Replace randomly occurrences bash

allabiba · February 20, 2020, 3:49am

I want to replace only percent of occurrence of a pattern (not all, for example, half of occurrence of a pattern) in my text and it replaces randomly occurrences (or for example multiple of 3 occurrences).
for example, I have a text like below:
The text contains 20 a .

a a a a a a a a a a
a a a a a a a a a a

I want to replace half of a (not whole of them) and randomly (not half of the first occurrences)

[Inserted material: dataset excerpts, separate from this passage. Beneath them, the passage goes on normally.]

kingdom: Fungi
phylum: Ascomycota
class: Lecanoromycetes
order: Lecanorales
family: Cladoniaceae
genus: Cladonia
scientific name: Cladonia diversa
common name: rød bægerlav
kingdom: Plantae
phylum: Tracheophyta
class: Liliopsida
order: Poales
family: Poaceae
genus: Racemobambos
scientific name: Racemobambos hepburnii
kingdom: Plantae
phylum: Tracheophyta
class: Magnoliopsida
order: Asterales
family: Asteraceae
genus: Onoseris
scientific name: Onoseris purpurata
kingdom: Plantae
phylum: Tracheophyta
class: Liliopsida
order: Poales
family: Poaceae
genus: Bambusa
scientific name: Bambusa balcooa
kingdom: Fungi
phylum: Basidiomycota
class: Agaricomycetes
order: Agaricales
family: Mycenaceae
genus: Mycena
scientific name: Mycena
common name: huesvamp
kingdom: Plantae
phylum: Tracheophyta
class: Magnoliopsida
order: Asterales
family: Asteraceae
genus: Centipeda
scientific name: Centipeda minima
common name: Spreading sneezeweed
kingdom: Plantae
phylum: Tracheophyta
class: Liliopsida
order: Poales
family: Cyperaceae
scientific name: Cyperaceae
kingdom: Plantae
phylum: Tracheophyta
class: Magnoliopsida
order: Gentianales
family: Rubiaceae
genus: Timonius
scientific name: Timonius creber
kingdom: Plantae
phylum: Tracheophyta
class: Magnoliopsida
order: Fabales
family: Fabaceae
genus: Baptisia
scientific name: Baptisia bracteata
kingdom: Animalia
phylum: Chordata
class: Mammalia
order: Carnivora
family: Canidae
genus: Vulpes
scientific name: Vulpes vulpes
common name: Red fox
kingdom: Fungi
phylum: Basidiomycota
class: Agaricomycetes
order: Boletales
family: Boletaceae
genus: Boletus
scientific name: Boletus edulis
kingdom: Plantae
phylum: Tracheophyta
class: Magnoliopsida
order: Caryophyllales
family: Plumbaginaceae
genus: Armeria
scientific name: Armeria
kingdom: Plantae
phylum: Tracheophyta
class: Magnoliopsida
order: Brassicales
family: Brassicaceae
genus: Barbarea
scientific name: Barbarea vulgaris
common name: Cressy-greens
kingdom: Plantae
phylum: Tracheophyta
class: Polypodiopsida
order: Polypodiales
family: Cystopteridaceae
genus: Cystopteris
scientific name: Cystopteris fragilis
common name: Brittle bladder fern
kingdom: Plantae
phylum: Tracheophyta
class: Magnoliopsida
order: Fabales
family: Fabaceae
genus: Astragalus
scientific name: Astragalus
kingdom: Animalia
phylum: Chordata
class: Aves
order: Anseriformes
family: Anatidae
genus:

replace a to b and the result is something like below:

a b b b a b a b a a
b a b a b a a a b b

best regards

vbe · February 20, 2020, 4:16am

Welcome on board!
As you have seen our rules, we are here to help you not do the work for you, what have you tried so far?
We also need to know a minimum such as your OS and version and the shell you are using

RudiC · February 20, 2020, 6:13am

How "randomly" should those replacements occur? Exactly half? Half per line or per total replacements over all lines?

allabiba · February 20, 2020, 10:24am

1- I tried to turn text to one array and replace them something like this:

text=(
    a a a a a a a a a a
    a a a a a a a a a a
)
Get the number of items

number=${#text[@]}
Get half of it

half=$((number/2))
In a loop from 1 to the half of the text get random number and using it as index change item in text array

for i in $(seq $half); {
    rnd=$((RANDOM % (number-1)))
    text[$rnd]=b
}
Echo result

echo ${text[@]}

But this code doesn't keep the new line and echo all text in one line and my text is so big about 15 Gb and can't put it in one array.

2- Choose randomly from all occurrences of one word or token in the whole text.
simply can get number of repetition by something like this ( grep "a" | wc -l )

3- I can use python to do this but my text is huge and I want to use bash since it is faster than python. In python I use a set contains (a,b) and in replace function use a random function to choose (a or b) from that set.

4- I use Ubuntu 18.04, sed (GNU sed) 4.4, GNU Awk 4.1.4, API: 1.1 (GNU MPFR 4.0.1, GNU MP 6.1.2)

5- I simplify the problem, the main problem is that: I want to normalize a text corpus for training a tri-gram language model, in the language model, the sequence of words is important. I normalize the numbers to letters so for example, I convert all 30 to thirty but we use often half instead of thirty for reporting hour (e.g 8:30). I want to replace randomly things like this not whole of them.

best regards

RudiC · February 20, 2020, 10:29am

How about

awk '{for (i=1; i<=NF; i++) {$i=(int(.5+rand()))?$i:"b"; SUM+=x}} 1' file
b a b a b a b a b a
b b b b b a a b b b

allabiba · February 20, 2020, 11:16am

How can I set replace strings?
I meen how can I set "a" and "b" in that code?

rdrtx1 · February 20, 2020, 11:31am

awk '
BEGIN{srand();}
{
fstr=":";
for (fld in fields) delete fields[fld];
while (gsub(":", ":", fstr) <= (NF*(pct/100.0))) {
rnd=rand();
sub("^[^.]*[.]", "", rnd);
fld=((rnd+1) % NF) + 1;
if (fstr !~ ":" fld ":") fstr=fstr fld ":";
}
sub("^:*", "", fstr);
sub(":*$", "", fstr);
n=split(fstr, arr, ":");
for (i=1; i<=n; i++) fields[arr]=i;
for (i=1; i<=NF; i++) $i=(i in fields) ? repstr : $i;
print $0;
}
' pct=50 repstr="b" file

nezabudka · February 20, 2020, 2:43pm

Hi

awk -F '' ' #for multiple of 3 occurrences
BEGIN   {srand(); split("a a b", ab, " ")}
        {for(i=1; i<=NF; i++)
                if($i == "a") $i = ab[int(rand()*10%3)+1]
        } 1' OFS='' file

a a a a a a a a a b
a b a a a b a a b b
the table stands at the window bnd
the picture hang on the wbll.